Created attachment 357946 [details] [review] manager: rename get_user_session_for_display to find_user… This function iterates through a list so calling the action find is more appropriate.
Created attachment 357947 [details] [review] manager: rename embryonic-user-session to user session The user session exists and gets used after it's fully grown, (when reauthenticating), so calling it an embryonic session is weird. The word embryonic is weird anyway. Previously, we called it a seed session, and that was weird, too, for the same reason. Before that we just called it a user session, so let's come around full circle and name it user session again.

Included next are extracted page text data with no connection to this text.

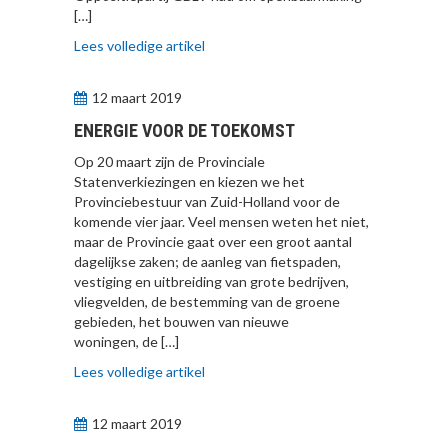
[…]
Lees volledige artikel
12 maart 2019
ENERGIE VOOR DE TOEKOMST
Op 20 maart zijn de Provinciale
Statenverkiezingen en kiezen we het
Provinciebestuur van Zuid-Holland voor de
komende vier jaar. Veel mensen weten het niet,
maar de Provincie gaat over een groot aantal
dagelijkse zaken; de aanleg van fietspaden,
vestiging en uitbreiding van grote bedrijven,
vliegvelden, de bestemming van de groene
gebieden, het bouwen van nieuwe
woningen, de […]
Lees volledige artikel
12 maart 2019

Created attachment 357948 [details] [review] manager: make sure a session's display knows about the session When logging into a session that runs on another VT, we create a new display object for it. That display object needs to know about the session, so we can find the session when reauthenticating against the display. The code that links the two together was missing. This commit adds it.
Attachment 357946 [details] pushed as aece9f5 - manager: rename get_user_session_for_display to find_user… Attachment 357947 [details] pushed as c9d39a3 - manager: rename embryonic-user-session to user session Attachment 357948 [details] pushed as a95b965 - manager: make sure a session's display knows about the session I think as an optimization, we might be able to get rid of find_user_session_for_display entirely now, but I'll save that for another day.